Using DDoS to Hide Other Attacks
CHABROW: As you look at DDoS attacks, are they camouflage for other kinds of attacks that might be going on at the same time? Or are they basically there just to provide the kind of disruption that we read about?
LABARRE: Honestly, I can't answer that in full disclosure to compromise anything that we're seeing with any individual organization, but I do think that's a good question to ask as a CISO of any organization when you see something coming in. Unfortunately, it does take a fair amount of resources now to combat some of these DDoS attacks. ... I would absolutely wonder if that's not a play that's basically getting me to look in one area and allowing some other things to come through.

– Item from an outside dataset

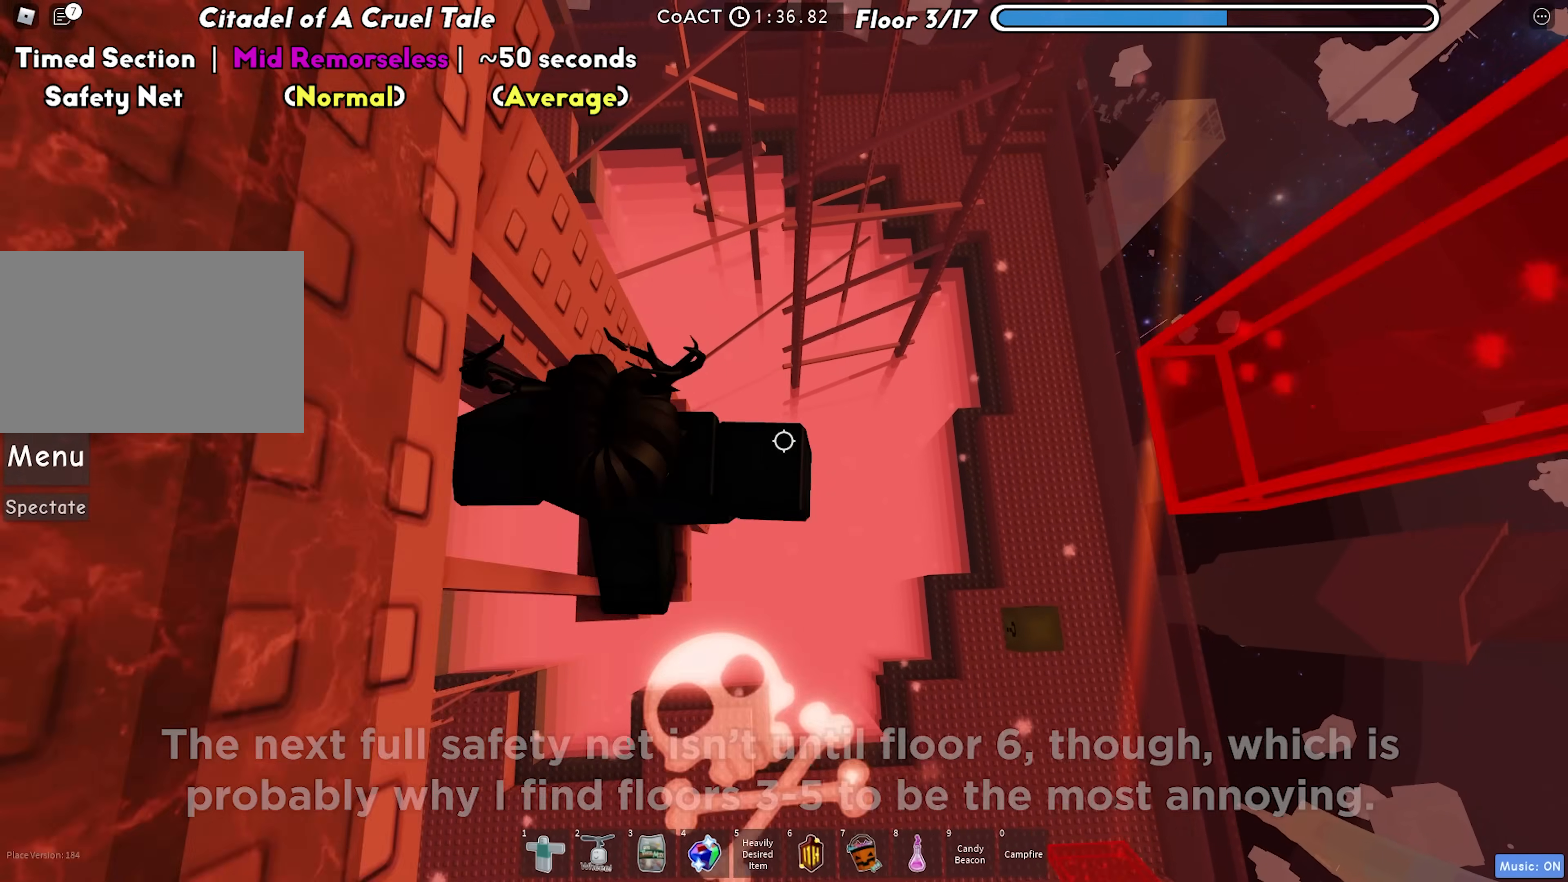
{"keys": [], "events": [[300, "shift", "down"], [383, "shift", "up"]]}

That being said, what we're looking at is more mature. We're looking at a lot of the financial services institutions out there. They have disciplined and comprehensive programs that I wouldn't be as worried about. ... Now, when I get to smaller organizations, or I get to sectors like healthcare that haven't traditionally had the investment, any noise in the system's going to be a distraction. It could open up another door.
CHABROW: If you do the proper risk assessment, that could prevent you from being distracted by some of this noise out there, right?
LABARRE: That's a great question. Actually, you can take the lessons learned from what financial services has been doing the last couple of years and essentially not waste your time. I go back to getting away from the mentality of a perimeter defense, getting away from a myopic focus on just looking at vulnerabilities. Be smart about what you're doing. Focus on the intelligence out there that tells you where you could be attacked. Look at the attack itself and figure out how to protect that. You can do it a lot less expensively than financial services has done traditionally in the past.